The ARMY is euphoric.
BTS’ legions of fans, known as the ARMY, were joyous Tuesday after South Korean lawmakers passed a bill that will likely enable pop stars — including the boyband’s members — to postpone mandatory military service.
As a result of the country’s decadeslong war with North Korea, there is currently what Americans would perceive as a military draft in place requiring that all able-bodied South Korean men to serve for a minimum of 18 months before their 28th birthday — a date which BTS’ oldest member, 27-year-old Kim Seok-jin, is fast approaching.
If President Moon Jae-in signs the bill, which was passed by an overwhelming 268 to 2 vote by the legislature, the country’s most famous entertainers will be allowed to defer national service until they are 30, CBS News reported. While the military service mandate has thrown other boybands off course during their prime youthful years, pushing the requirement until the third decade means performers could avoid serving during their most marketable years.

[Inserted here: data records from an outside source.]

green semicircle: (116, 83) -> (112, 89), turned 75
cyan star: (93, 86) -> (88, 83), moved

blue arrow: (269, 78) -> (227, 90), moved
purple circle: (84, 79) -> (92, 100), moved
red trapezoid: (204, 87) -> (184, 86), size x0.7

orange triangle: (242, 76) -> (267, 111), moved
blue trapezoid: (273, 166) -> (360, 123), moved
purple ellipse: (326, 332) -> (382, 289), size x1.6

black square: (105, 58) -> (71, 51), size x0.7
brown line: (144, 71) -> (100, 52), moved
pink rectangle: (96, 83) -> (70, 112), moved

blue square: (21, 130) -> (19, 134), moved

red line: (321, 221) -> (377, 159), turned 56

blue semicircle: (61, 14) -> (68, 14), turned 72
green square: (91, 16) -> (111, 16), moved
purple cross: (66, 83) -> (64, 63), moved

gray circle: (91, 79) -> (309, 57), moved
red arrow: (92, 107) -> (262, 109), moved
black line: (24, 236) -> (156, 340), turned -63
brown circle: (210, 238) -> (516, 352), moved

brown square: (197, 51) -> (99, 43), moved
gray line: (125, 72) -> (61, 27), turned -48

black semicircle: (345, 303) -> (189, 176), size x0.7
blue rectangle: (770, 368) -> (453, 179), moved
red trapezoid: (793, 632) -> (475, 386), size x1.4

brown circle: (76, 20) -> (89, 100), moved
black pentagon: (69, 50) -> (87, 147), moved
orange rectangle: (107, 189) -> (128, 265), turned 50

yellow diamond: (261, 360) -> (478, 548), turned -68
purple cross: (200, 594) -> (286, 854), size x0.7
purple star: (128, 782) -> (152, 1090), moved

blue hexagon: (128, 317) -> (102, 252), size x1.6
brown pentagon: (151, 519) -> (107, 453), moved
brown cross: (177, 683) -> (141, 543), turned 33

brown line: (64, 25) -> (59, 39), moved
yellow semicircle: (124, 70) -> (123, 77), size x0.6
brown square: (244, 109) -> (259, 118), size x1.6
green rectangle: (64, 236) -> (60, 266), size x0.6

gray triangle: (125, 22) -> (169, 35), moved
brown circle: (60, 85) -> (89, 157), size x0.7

Exceptions to the draft also exist for certain legal and medical workers, athletes and non-pop musicians, but this week’s passing of what’s being called the “BTS bill” is a landmark shift in offering special treatment to pop stars, too.
The military exception is not just a win for the beloved group’s massive global fanbase, but also the South Korean economy, which is significantly bolstered by the nation’s cultural export of K-pop. When the Seoul-based music firm behind BTS IPOed in October, investors rushed to buy the record label’s shares, resulting in a doubling of the offering price set a month prior.
The coronavirus pandemic has not stopped the group from releasing new music, either. This month they dropped a new album, “BE,” complete with a lead track, “Life Goes On,” specifically offering comfort in response to the novel virus’ ongoing global rampage.